Casio has turned to pop group XG for two new G-Shock collaborations, and both lean hard into color without giving up the brand’s usual tank-like formula. The XG G-Shock duo is set to launch in Japan on June 12, with a wider release still unannounced after the watches briefly surfaced on Casio’s US site earlier this week.
The more attention-grabbing model is the GM-S5600XG-1, a square G-Shock with rainbow vapor-deposited glass over the digital display. Casio says the finish will vary from watch to watch, which is a neat way of saying no two will look identical, and the colors shift with wrist angle. That is the sort of detail sneakerheads love and watch buyers can pretend is purely accidental.

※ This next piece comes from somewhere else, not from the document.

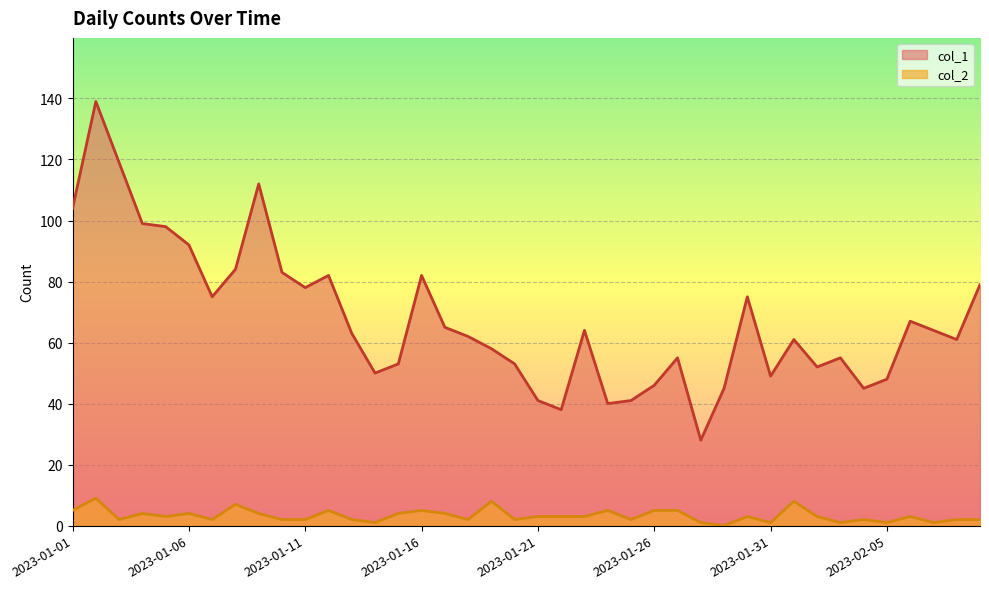

In col_2, how many points are higher than both neighbors (excluding endpoints)?

12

GM-S5600XG-1 and GMA-S110XG-4A pricing
The square model costs ¥36,300, or about $228. The second watch, the GMA-S110XG-4A, is cheaper at ¥25,300, roughly $158, and takes a bulkier analog-digital shape with a pink resin band and bezel made through a color-molding process that creates a marbled pattern unique to each unit.

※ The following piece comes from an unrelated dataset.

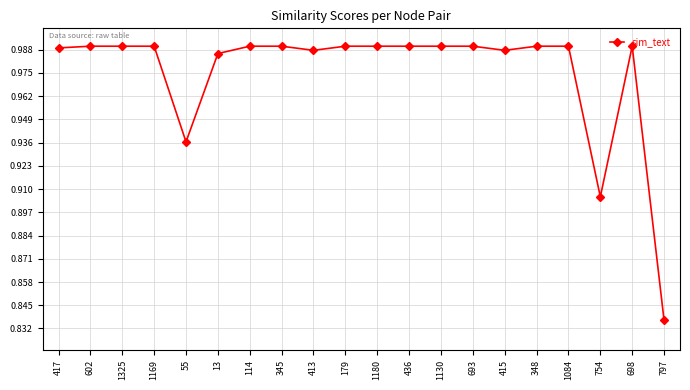

At which category does the chart reach its minimum across all series?

797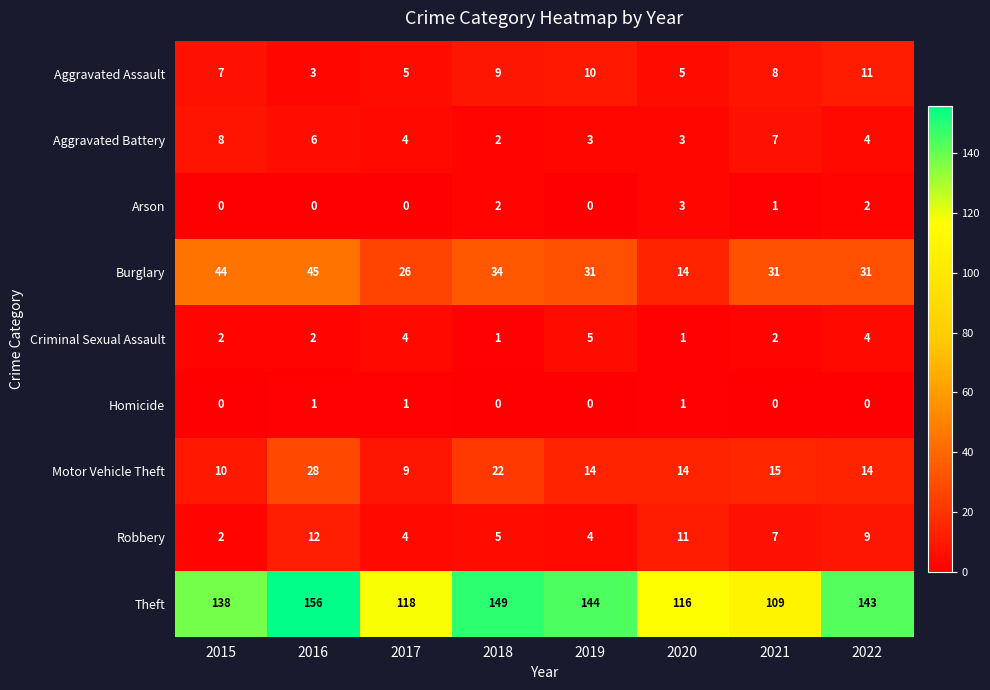

What is the total value across all series at 2018?

224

- GM-S5600XG-1: ¥36,300, about $228
- GMA-S110XG-4A: ¥25,300, roughly $158
- Both models: 200 meters of water resistance, shockproofing, stopwatch, timer, alarm, and LED backlight
- Battery life: three years for the square model, two years for the analog-digital model
What Casio changed and what it left alone
Beyond the XG branding on the dials and case backs, these are still classic G-Shocks underneath the styling exercise. That is probably the right call: Casio has spent years proving that a familiar platform with one sharp visual hook sells better than a wild redesign that forgets why people buy G-Shock in the first place.
Casio is also continuing with bio-based resins for both bands, part of a broader push to use fewer traditional plastics in its watches. The company has not said when, or if, these models will leave Japan, but the earlier US listing makes an international announcement feel more like a timing question than a possibility.

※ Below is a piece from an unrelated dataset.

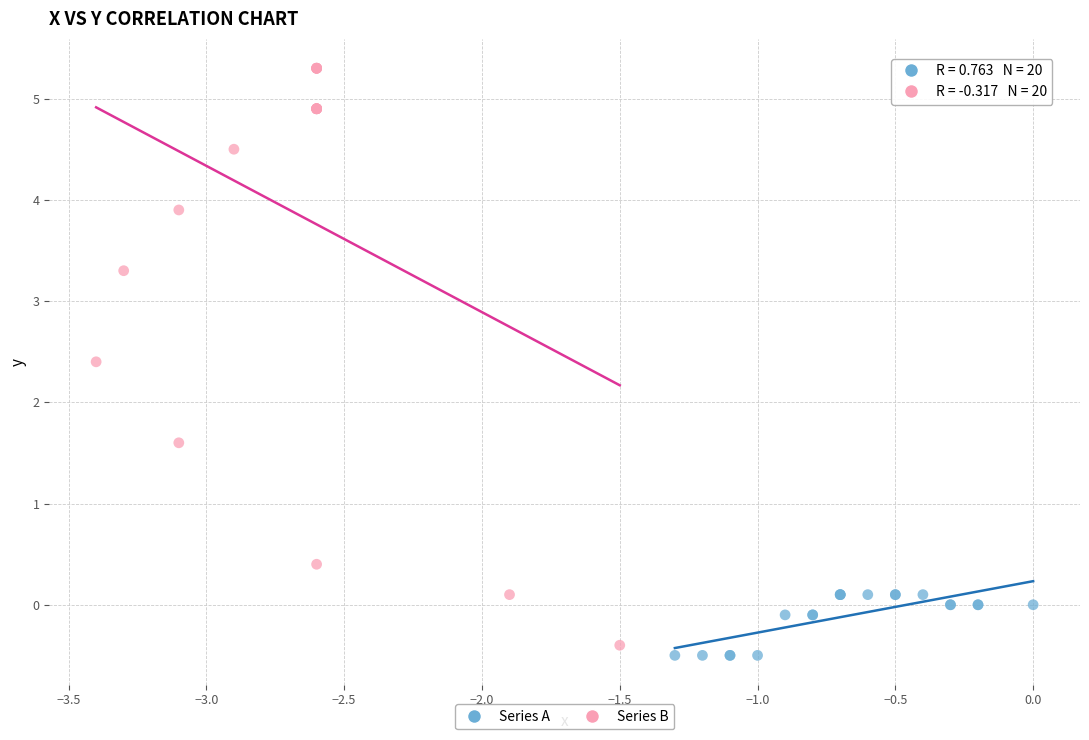

Which series has the largest Y range (max minus min)?

Series B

A familiar G-Shock play with a louder paint job
This release fits a pattern Casio knows well: take a proven shape, add a limited-edition collaborator, then let scarcity do the rest. The brand has also been busy elsewhere in the lineup, including more premium G-Shock models with dive features and metal-heavy designs, which suggests Casio is covering both ends of the market at once instead of betting on a single hero watch.
If the Japan launch gets a quick follow-up overseas, the XG pair could become the kind of collab that sells out on design alone. If not, expect them to do what most good regional releases do: make everyone else wait, then complain loudly online.